Marchand ambulant qui transporte avec lui ses marchandises et les vend de maison en maison.


Mais étaient aussi dénommés colporteurs ceux qui vendaient des livres ou des imprimés. Ceux-là étaient soumis à une réglementation stricte. Ils devaient savoir lire et écrire. Ils étaient 120 pour Paris en 1776. Ils portaient un écusson de cuivre indiquant leur état. Les colporteurs d'écrits resteront très surveillés par les autorités.


Les vendeurs de marchandises étaient connus sous les noms de porte-balles, coureurs, mercelots ou brocanteurs, marchands ou courriers ambulants. Ils étaient, aux yeux de certains, le lien inutile entre les vendeurs et les acheteurs.
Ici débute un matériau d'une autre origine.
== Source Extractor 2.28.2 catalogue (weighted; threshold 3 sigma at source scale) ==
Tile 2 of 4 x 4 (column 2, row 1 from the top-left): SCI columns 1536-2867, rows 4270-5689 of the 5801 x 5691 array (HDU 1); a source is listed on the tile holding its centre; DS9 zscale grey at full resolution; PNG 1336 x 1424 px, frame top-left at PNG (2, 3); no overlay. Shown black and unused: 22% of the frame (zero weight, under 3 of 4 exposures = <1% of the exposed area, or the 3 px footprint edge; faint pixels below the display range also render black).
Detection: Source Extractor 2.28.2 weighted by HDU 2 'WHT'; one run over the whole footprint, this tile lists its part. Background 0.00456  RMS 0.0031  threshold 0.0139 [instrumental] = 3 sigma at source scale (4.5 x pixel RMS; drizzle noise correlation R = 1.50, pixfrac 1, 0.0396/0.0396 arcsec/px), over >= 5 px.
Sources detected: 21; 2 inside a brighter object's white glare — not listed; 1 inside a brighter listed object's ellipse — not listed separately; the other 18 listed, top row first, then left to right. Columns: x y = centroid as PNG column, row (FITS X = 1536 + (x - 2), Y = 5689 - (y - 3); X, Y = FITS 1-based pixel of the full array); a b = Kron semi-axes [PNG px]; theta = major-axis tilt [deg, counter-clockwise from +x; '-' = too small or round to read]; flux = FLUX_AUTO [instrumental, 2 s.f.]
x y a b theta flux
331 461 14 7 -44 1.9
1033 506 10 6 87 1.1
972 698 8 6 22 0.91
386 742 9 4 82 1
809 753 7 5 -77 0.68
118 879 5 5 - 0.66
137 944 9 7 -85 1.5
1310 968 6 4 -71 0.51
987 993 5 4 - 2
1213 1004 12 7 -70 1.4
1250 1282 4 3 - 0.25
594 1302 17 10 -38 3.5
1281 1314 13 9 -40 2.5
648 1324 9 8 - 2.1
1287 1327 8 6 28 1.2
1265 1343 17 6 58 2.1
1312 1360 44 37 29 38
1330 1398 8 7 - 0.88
Au 18ème Siècle, les objets appartenant aux maîtrises organisées en communautés sont interdits à la vente par les colporteurs.
Ils devaient être en possession d’une patente pour exercer leur métier et devaient la faire viser par les officiers municipaux.


Le colporteur exerce un métier difficile. Il part pour de longs mois sur les chemins avec sa marchandise sur le dos ou dans une charrette à bras, tirée par un chien ou un âne pour les plus riches ; allant de hameau en hameau, de ferme en ferme. Il est attendu par les populations isolées mais rejeté par les commerçants des villages, il est parfois injurié ou pourchassé par les chiens. Les gouvernements successifs les voient comme des éléments subversifs qui propagent les nouvelles démoralisantes.


Pamphile POTIN était « marchand colporteur ambulant ». Il se déplaçait avec sa femme Marguerite PAGÈS à travers le pays … Ils ont eu (au moins) une enfant née à Montel de Gelat (63) en 1877. Celle-ci s’est mariée à Perpignan en 1901.